Liver Cancer on the Rise

Liver cancer incidence and death rates are increasing rapidly. Although there is no screening test for the disease, minimizing risk factors—hepatitis B and C, smoking, obesity and type 2 diabetes—could prevent many cases from developing.

WHEN FRANK GARDEA was diagnosed with liver cancer in March 2013, he never expected he’d live to ring in 2014—let alone see the calendar turn to 2018. Neither did his doctors.8.5-liver-cancer-on-the-rise-1500-WEB-1

That March day, the 59-year-old resident of Woodland Hills, California, showed up at a Los Angeles County emergency room with severe abdominal pain. The pain itself wasn’t new; he’d been talking to doctors about it for two years. But the intensity was.

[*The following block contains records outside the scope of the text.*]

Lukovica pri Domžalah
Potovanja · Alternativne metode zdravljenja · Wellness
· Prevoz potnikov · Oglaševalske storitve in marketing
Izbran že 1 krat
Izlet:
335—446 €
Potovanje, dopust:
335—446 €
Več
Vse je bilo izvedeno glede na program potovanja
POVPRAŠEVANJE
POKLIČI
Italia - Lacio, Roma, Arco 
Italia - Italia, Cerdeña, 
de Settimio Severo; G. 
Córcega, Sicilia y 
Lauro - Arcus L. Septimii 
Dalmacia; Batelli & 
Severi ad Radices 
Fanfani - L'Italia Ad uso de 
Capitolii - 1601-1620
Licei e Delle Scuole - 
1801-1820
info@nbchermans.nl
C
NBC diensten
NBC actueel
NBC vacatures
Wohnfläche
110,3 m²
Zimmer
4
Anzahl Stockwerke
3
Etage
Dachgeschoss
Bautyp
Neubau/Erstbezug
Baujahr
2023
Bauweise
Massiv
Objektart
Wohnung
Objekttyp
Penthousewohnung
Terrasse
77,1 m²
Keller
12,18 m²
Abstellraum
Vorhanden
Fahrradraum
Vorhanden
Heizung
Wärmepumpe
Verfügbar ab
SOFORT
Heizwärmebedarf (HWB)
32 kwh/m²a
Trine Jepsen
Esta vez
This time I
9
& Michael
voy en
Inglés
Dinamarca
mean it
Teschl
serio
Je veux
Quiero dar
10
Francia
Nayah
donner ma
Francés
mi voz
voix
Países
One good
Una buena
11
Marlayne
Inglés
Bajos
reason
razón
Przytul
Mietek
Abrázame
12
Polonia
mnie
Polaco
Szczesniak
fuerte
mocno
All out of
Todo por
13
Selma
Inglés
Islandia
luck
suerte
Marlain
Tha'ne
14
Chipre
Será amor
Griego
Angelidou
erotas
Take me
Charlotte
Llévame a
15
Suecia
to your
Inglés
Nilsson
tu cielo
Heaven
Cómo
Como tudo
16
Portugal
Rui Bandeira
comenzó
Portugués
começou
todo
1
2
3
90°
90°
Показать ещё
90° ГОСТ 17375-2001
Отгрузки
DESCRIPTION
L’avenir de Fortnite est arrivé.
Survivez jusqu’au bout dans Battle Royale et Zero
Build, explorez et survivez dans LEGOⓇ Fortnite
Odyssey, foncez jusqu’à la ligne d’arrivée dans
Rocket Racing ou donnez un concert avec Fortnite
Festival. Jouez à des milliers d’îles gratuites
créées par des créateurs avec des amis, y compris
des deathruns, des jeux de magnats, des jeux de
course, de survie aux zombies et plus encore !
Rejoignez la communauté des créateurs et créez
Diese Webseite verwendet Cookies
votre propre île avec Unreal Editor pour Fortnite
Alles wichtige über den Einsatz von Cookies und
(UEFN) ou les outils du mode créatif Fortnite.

Soon, the ER team discovered what Gardea’s other doctors had not seen: an 8-centimeter tumor on his liver.

Tests showed Gardea had hepatocellular carcinoma (HCC), the most common type of liver cancer in adults. He also had hepatitis C and early stages of cirrhosis. Gardea says his doctors told him that the tumor’s size and the underlying liver disease left him with a poor prognosis, and they advised him to get his affairs in order. Gardea felt certain he had only a few more months to live, but then, by chance, other doctors doing rounds saw his chart.